> [ABOUT THIS EXERCISE]
Restate word for word the section of the entries that opens at the line containing "print('hi')" and closes at the line containing "- Tool execution", both lines kept, pictures dropped.
• • • • • • •
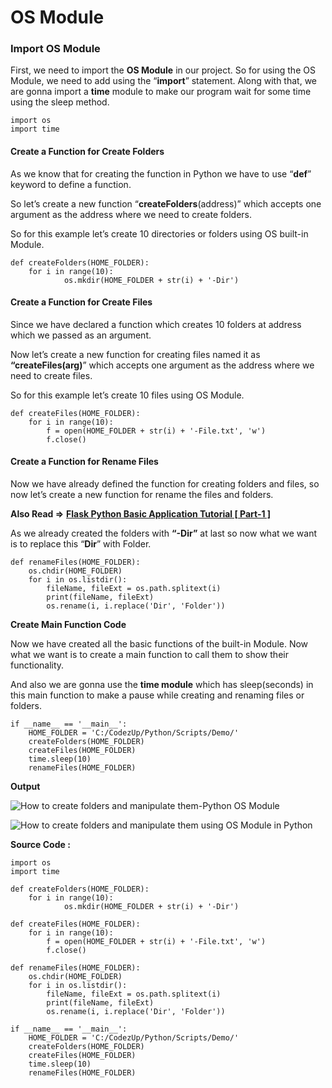 # OS Module

### Import OS Module

First, we need to import the **OS Module** in our project. So for using the OS Module, we need to add using the “**import**” statement. Along with that, we are gonna import a **time** module to make our program wait for some time using the sleep method.

    import os
    import time

#### Create a Function for Create Folders

As we know that for creating the function in Python we have to use “**def**” keyword to define a function.

So let’s create a new function “**createFolders**(address)” which accepts one argument as the address where we need to create folders.

So for this example let’s create 10 directories or folders using OS built-in Module.

    def createFolders(HOME_FOLDER):
        for i in range(10):
                os.mkdir(HOME_FOLDER + str(i) + '-Dir')

#### Create a Function for Create Files

Since we have declared a function which creates 10 folders at address which we passed as an argument.

Now let’s create a new function for creating files named it as **“createFiles(arg)**” which accepts one argument as the address where we need to create files.

So for this example let’s create 10 files using OS Module.

    def createFiles(HOME_FOLDER):
        for i in range(10):
            f = open(HOME_FOLDER + str(i) + '-File.txt', 'w')
            f.close()

#### Create a Function for Rename Files

Now we have already defined the function for creating folders and files, so now let’s create a new function for rename the files and folders.

**Also Read =&gt;** [**Flask Python Basic Application Tutorial \[ Part-1 \]**](https://codezup.com/basic-flask-python-application-tutorial/)

As we already created the folders with **“-Dir”** at last so now what we want is to replace this “**Dir**” with Folder.

    def renameFiles(HOME_FOLDER):
        os.chdir(HOME_FOLDER)
        for i in os.listdir():
            fileName, fileExt = os.path.splitext(i)
            print(fileName, fileExt)
            os.rename(i, i.replace('Dir', 'Folder'))

**Create Main Function Code**

Now we have created all the basic functions of the built-in Module. Now what we want is to create a main function to call them to show their functionality.

And also we are gonna use the **time module** which has sleep(seconds) in this main function to make a pause while creating and renaming files or folders.

    if __name__ == '__main__':
        HOME_FOLDER = 'C:/CodezUp/Python/Scripts/Demo/'
        createFolders(HOME_FOLDER)
        createFiles(HOME_FOLDER)
        time.sleep(10)
        renameFiles(HOME_FOLDER)

**Output**

![How to create folders and manipulate them-Python OS Module](https://i0.wp.com/codezup.com/wp-content/uploads/2019/12/How-to-create-folders-and-manipulate-them-Python-output1.png?resize=665%2C253&ssl=1)

![How to create folders and manipulate them using OS Module in Python](https://i1.wp.com/codezup.com/wp-content/uploads/2019/12/How-to-create-folders-and-manipulate-them-Python-output2.png?resize=665%2C465&ssl=1)

**Source Code :**

    import os
    import time

    def createFolders(HOME_FOLDER):
        for i in range(10):
                os.mkdir(HOME_FOLDER + str(i) + '-Dir')

    def createFiles(HOME_FOLDER):
        for i in range(10):
            f = open(HOME_FOLDER + str(i) + '-File.txt', 'w')
            f.close()

    def renameFiles(HOME_FOLDER):
        os.chdir(HOME_FOLDER)
        for i in os.listdir():
            fileName, fileExt = os.path.splitext(i)
            print(fileName, fileExt)
            os.rename(i, i.replace('Dir', 'Folder'))

    if __name__ == '__main__':
        HOME_FOLDER = 'C:/CodezUp/Python/Scripts/Demo/'
        createFolders(HOME_FOLDER)
        createFiles(HOME_FOLDER)
        time.sleep(10)
        renameFiles(HOME_FOLDER)
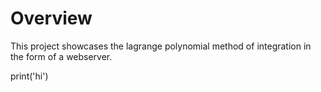 # Overview

This project showcases the lagrange polynomial method of integration in the form of a webserver.

print('hi')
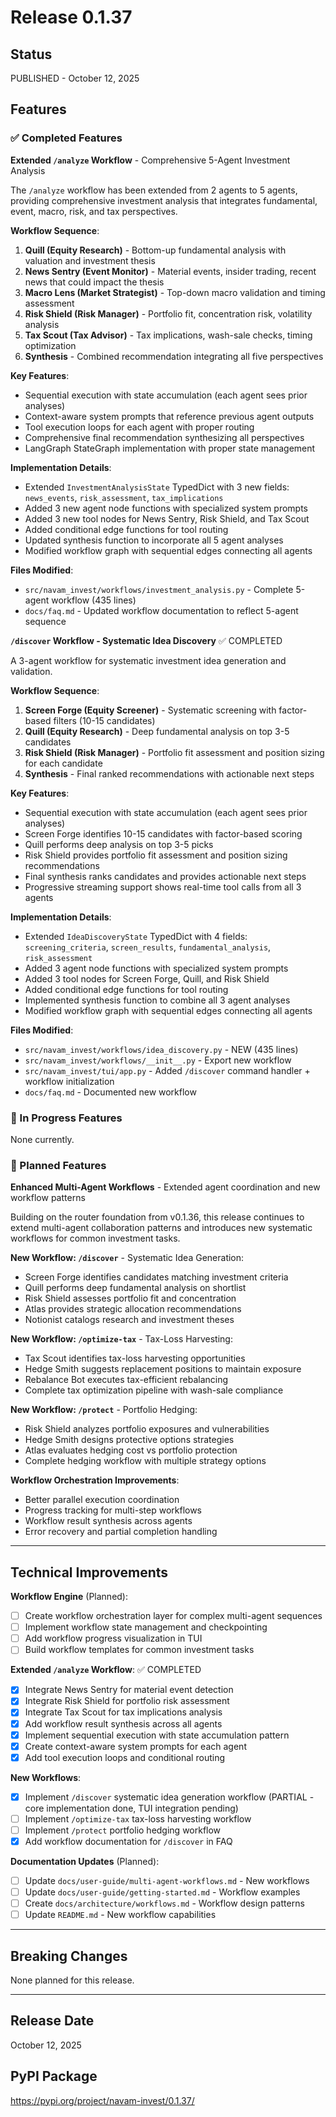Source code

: # Release 0.1.37

## Status
PUBLISHED - October 12, 2025

## Features

### ✅ Completed Features

**Extended `/analyze` Workflow** - Comprehensive 5-Agent Investment Analysis

The `/analyze` workflow has been extended from 2 agents to 5 agents, providing comprehensive investment analysis that integrates fundamental, event, macro, risk, and tax perspectives.

**Workflow Sequence**:
1. **Quill (Equity Research)** - Bottom-up fundamental analysis with valuation and investment thesis
2. **News Sentry (Event Monitor)** - Material events, insider trading, recent news that could impact the thesis
3. **Macro Lens (Market Strategist)** - Top-down macro validation and timing assessment
4. **Risk Shield (Risk Manager)** - Portfolio fit, concentration risk, volatility analysis
5. **Tax Scout (Tax Advisor)** - Tax implications, wash-sale checks, timing optimization
6. **Synthesis** - Combined recommendation integrating all five perspectives

**Key Features**:
- Sequential execution with state accumulation (each agent sees prior analyses)
- Context-aware system prompts that reference previous agent outputs
- Tool execution loops for each agent with proper routing
- Comprehensive final recommendation synthesizing all perspectives
- LangGraph StateGraph implementation with proper state management

**Implementation Details**:
- Extended `InvestmentAnalysisState` TypedDict with 3 new fields: `news_events`, `risk_assessment`, `tax_implications`
- Added 3 new agent node functions with specialized system prompts
- Added 3 new tool nodes for News Sentry, Risk Shield, and Tax Scout
- Added conditional edge functions for tool routing
- Updated synthesis function to incorporate all 5 agent analyses
- Modified workflow graph with sequential edges connecting all agents

**Files Modified**:
- `src/navam_invest/workflows/investment_analysis.py` - Complete 5-agent workflow (435 lines)
- `docs/faq.md` - Updated workflow documentation to reflect 5-agent sequence

**`/discover` Workflow - Systematic Idea Discovery** ✅ COMPLETED

A 3-agent workflow for systematic investment idea generation and validation.

**Workflow Sequence**:
1. **Screen Forge (Equity Screener)** - Systematic screening with factor-based filters (10-15 candidates)
2. **Quill (Equity Research)** - Deep fundamental analysis on top 3-5 candidates
3. **Risk Shield (Risk Manager)** - Portfolio fit assessment and position sizing for each candidate
4. **Synthesis** - Final ranked recommendations with actionable next steps

**Key Features**:
- Sequential execution with state accumulation (each agent sees prior analyses)
- Screen Forge identifies 10-15 candidates with factor-based scoring
- Quill performs deep analysis on top 3-5 picks
- Risk Shield provides portfolio fit assessment and position sizing recommendations
- Final synthesis ranks candidates and provides actionable next steps
- Progressive streaming support shows real-time tool calls from all 3 agents

**Implementation Details**:
- Extended `IdeaDiscoveryState` TypedDict with 4 fields: `screening_criteria`, `screen_results`, `fundamental_analysis`, `risk_assessment`
- Added 3 agent node functions with specialized system prompts
- Added 3 tool nodes for Screen Forge, Quill, and Risk Shield
- Added conditional edge functions for tool routing
- Implemented synthesis function to combine all 3 agent analyses
- Modified workflow graph with sequential edges connecting all agents

**Files Modified**:
- `src/navam_invest/workflows/idea_discovery.py` - NEW (435 lines)
- `src/navam_invest/workflows/__init__.py` - Export new workflow
- `src/navam_invest/tui/app.py` - Added `/discover` command handler + workflow initialization
- `docs/faq.md` - Documented new workflow

### 🚧 In Progress Features

None currently.

### 🚧 Planned Features

**Enhanced Multi-Agent Workflows** - Extended agent coordination and new workflow patterns

Building on the router foundation from v0.1.36, this release continues to extend multi-agent collaboration patterns and introduces new systematic workflows for common investment tasks.

**New Workflow: `/discover`** - Systematic Idea Generation:
- Screen Forge identifies candidates matching investment criteria
- Quill performs deep fundamental analysis on shortlist
- Risk Shield assesses portfolio fit and concentration
- Atlas provides strategic allocation recommendations
- Notionist catalogs research and investment theses

**New Workflow: `/optimize-tax`** - Tax-Loss Harvesting:
- Tax Scout identifies tax-loss harvesting opportunities
- Hedge Smith suggests replacement positions to maintain exposure
- Rebalance Bot executes tax-efficient rebalancing
- Complete tax optimization pipeline with wash-sale compliance

**New Workflow: `/protect`** - Portfolio Hedging:
- Risk Shield analyzes portfolio exposures and vulnerabilities
- Hedge Smith designs protective options strategies
- Atlas evaluates hedging cost vs portfolio protection
- Complete hedging workflow with multiple strategy options

**Workflow Orchestration Improvements**:
- Better parallel execution coordination
- Progress tracking for multi-step workflows
- Workflow result synthesis across agents
- Error recovery and partial completion handling

---

## Technical Improvements

**Workflow Engine** (Planned):
- [ ] Create workflow orchestration layer for complex multi-agent sequences
- [ ] Implement workflow state management and checkpointing
- [ ] Add workflow progress visualization in TUI
- [ ] Build workflow templates for common investment tasks

**Extended `/analyze` Workflow**: ✅ COMPLETED
- [x] Integrate News Sentry for material event detection
- [x] Integrate Risk Shield for portfolio risk assessment
- [x] Integrate Tax Scout for tax implications analysis
- [x] Add workflow result synthesis across all agents
- [x] Implement sequential execution with state accumulation pattern
- [x] Create context-aware system prompts for each agent
- [x] Add tool execution loops and conditional routing

**New Workflows**:
- [x] Implement `/discover` systematic idea generation workflow (PARTIAL - core implementation done, TUI integration pending)
- [ ] Implement `/optimize-tax` tax-loss harvesting workflow
- [ ] Implement `/protect` portfolio hedging workflow
- [x] Add workflow documentation for `/discover` in FAQ

**Documentation Updates** (Planned):
- [ ] Update `docs/user-guide/multi-agent-workflows.md` - New workflows
- [ ] Update `docs/user-guide/getting-started.md` - Workflow examples
- [ ] Create `docs/architecture/workflows.md` - Workflow design patterns
- [ ] Update `README.md` - New workflow capabilities

---

## Breaking Changes

None planned for this release.

---

## Release Date
October 12, 2025

## PyPI Package
https://pypi.org/project/navam-invest/0.1.37/
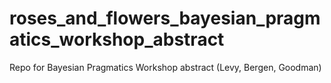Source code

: roses_and_flowers_bayesian_pragmatics_workshop_abstract
=======================================================

Repo for Bayesian Pragmatics Workshop abstract (Levy, Bergen, Goodman)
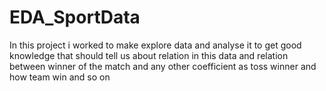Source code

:# EDA_SportData
In this project i worked to make explore data and analyse it to get good knowledge that should tell us about relation in this data and relation between winner of the match and any other coefficient as toss winner and how team win and so on 

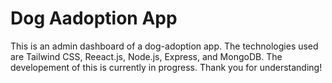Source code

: # Dog Aadoption App

This is an admin dashboard of a dog-adoption app. The technologies used are Tailwind CSS, Reeact.js, Node.js, Express, and MongoDB. The developement of this is currently in progress. Thank you for understanding!
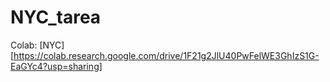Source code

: # NYC_tarea
Colab: [NYC][https://colab.research.google.com/drive/1F21g2JlU40PwFelWE3GhIzS1G-EaGYc4?usp=sharing]

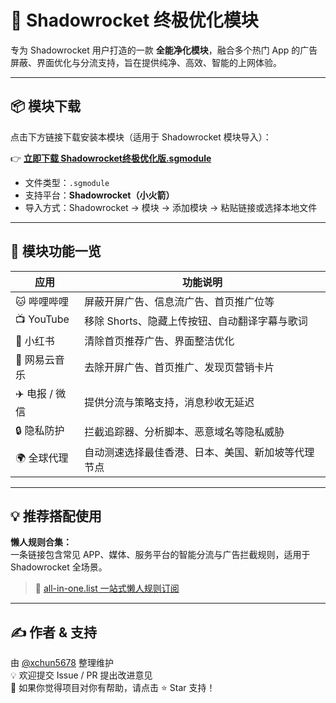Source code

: # 🚀 Shadowrocket 终极优化模块

专为 Shadowrocket 用户打造的一款 **全能净化模块**，融合多个热门 App 的广告屏蔽、界面优化与分流支持，旨在提供纯净、高效、智能的上网体验。

---

## 📦 模块下载

点击下方链接下载安装本模块（适用于 Shadowrocket 模块导入）：

👉 **[立即下载 Shadowrocket终极优化版.sgmodule](https://raw.githubusercontent.com/xchun5678/shadowrocket/main/Shadowrocket终极优化版.sgmodule)**

- 文件类型：`.sgmodule`
- 支持平台：**Shadowrocket（小火箭）**
- 导入方式：Shadowrocket → 模块 → 添加模块 → 粘贴链接或选择本地文件

---

## 🧰 模块功能一览

| 应用      | 功能说明                                             |
|-----------|------------------------------------------------------|
| 🐱 哔哩哔哩 | 屏蔽开屏广告、信息流广告、首页推广位等               |
| 📺 YouTube | 移除 Shorts、隐藏上传按钮、自动翻译字幕与歌词       |
| 🧃 小红书  | 清除首页推荐广告、界面整洁优化                       |
| 🎵 网易云音乐 | 去除开屏广告、首页推广、发现页营销卡片             |
| ✈️ 电报 / 微信 | 提供分流与策略支持，消息秒收无延迟               |
| 🔒 隐私防护 | 拦截追踪器、分析脚本、恶意域名等隐私威胁           |
| 🌍 全球代理 | 自动测速选择最佳香港、日本、美国、新加坡等代理节点 |

---

## 💡 推荐搭配使用

**懒人规则合集：**  
一条链接包含常见 APP、媒体、服务平台的智能分流与广告拦截规则，适用于 Shadowrocket 全场景。

> 🔗 [all-in-one.list 一站式懒人规则订阅](https://raw.githubusercontent.com/xchun5678/shadowrocket/main/all-in-one.list)

---

## ✍️ 作者 & 支持

由 [@xchun5678](https://github.com/xchun5678) 整理维护  
💡 欢迎提交 Issue / PR 提出改进意见  
🌟 如果你觉得项目对你有帮助，请点击 ⭐️ Star 支持！



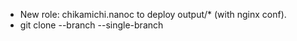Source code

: * New role: chikamichi.nanoc to deploy output/* (with nginx conf).
* git clone <url> --branch <branch> --single-branch <folder>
• • • • • • •
> [ANSWER TO THE PROBLEM]
print('hi')
Source code

: # Release 0.1.37

## Status
PUBLISHED - October 12, 2025

## Features

### ✅ Completed Features

**Extended `/analyze` Workflow** - Comprehensive 5-Agent Investment Analysis

The `/analyze` workflow has been extended from 2 agents to 5 agents, providing comprehensive investment analysis that integrates fundamental, event, macro, risk, and tax perspectives.

**Workflow Sequence**:
1. **Quill (Equity Research)** - Bottom-up fundamental analysis with valuation and investment thesis
2. **News Sentry (Event Monitor)** - Material events, insider trading, recent news that could impact the thesis
3. **Macro Lens (Market Strategist)** - Top-down macro validation and timing assessment
4. **Risk Shield (Risk Manager)** - Portfolio fit, concentration risk, volatility analysis
5. **Tax Scout (Tax Advisor)** - Tax implications, wash-sale checks, timing optimization
6. **Synthesis** - Combined recommendation integrating all five perspectives

**Key Features**:
- Sequential execution with state accumulation (each agent sees prior analyses)
- Context-aware system prompts that reference previous agent outputs
- Tool execution loops for each agent with proper routing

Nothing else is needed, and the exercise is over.